*Problem statement:*
Swap "photo" for "image" throughout the entries below and write them out again with nothing else changed, omitting the pictures.

*Data to examine:*

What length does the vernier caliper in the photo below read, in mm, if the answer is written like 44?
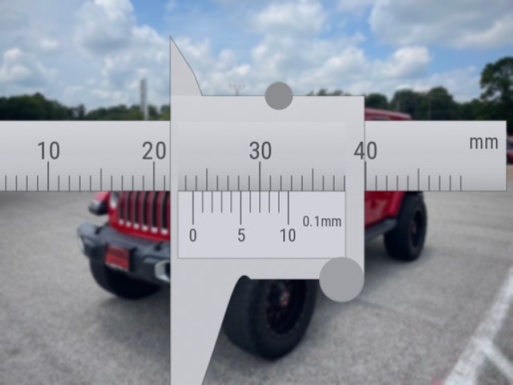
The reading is 23.7
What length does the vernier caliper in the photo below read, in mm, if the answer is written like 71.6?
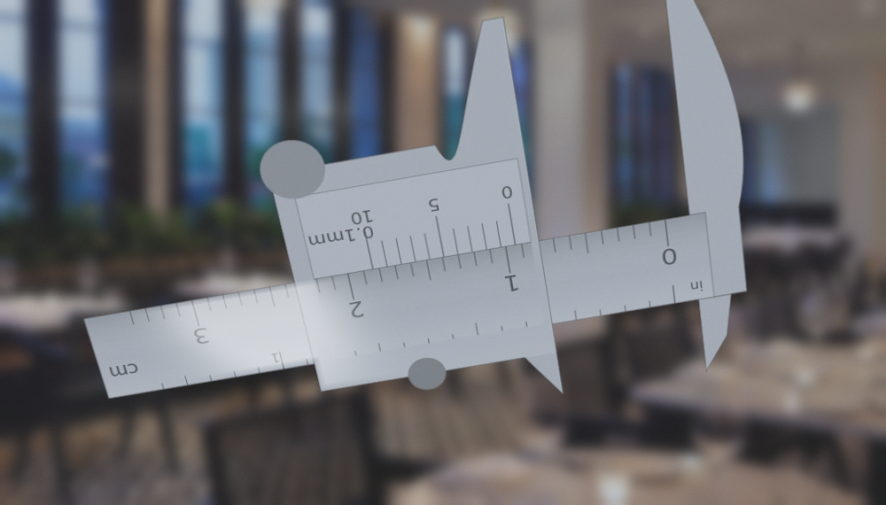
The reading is 9.4
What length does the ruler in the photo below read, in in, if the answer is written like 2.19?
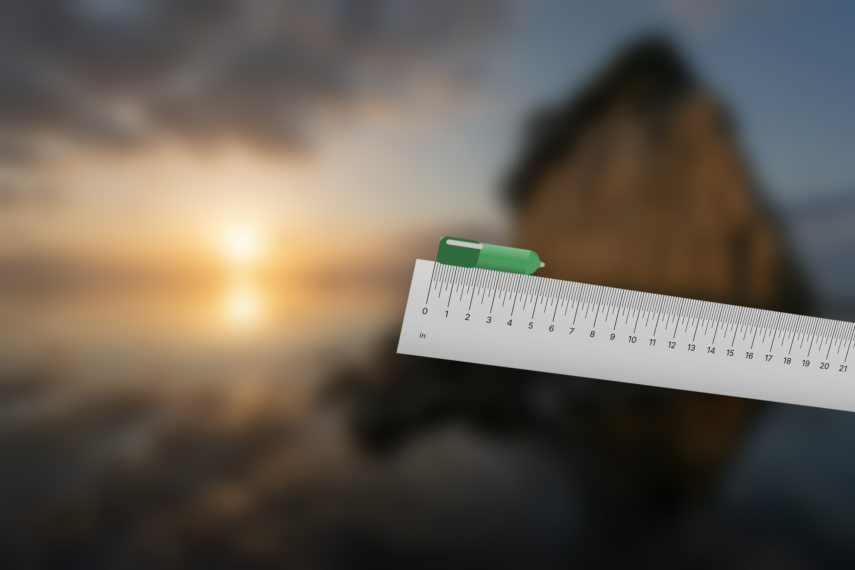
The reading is 5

*Answer for the task:*
What length does the vernier caliper in the image below read, in mm, if the answer is written like 44?
The reading is 23.7
What length does the vernier caliper in the image below read, in mm, if the answer is written like 71.6?
The reading is 9.4
What length does the ruler in the image below read, in in, if the answer is written like 2.19?
The reading is 5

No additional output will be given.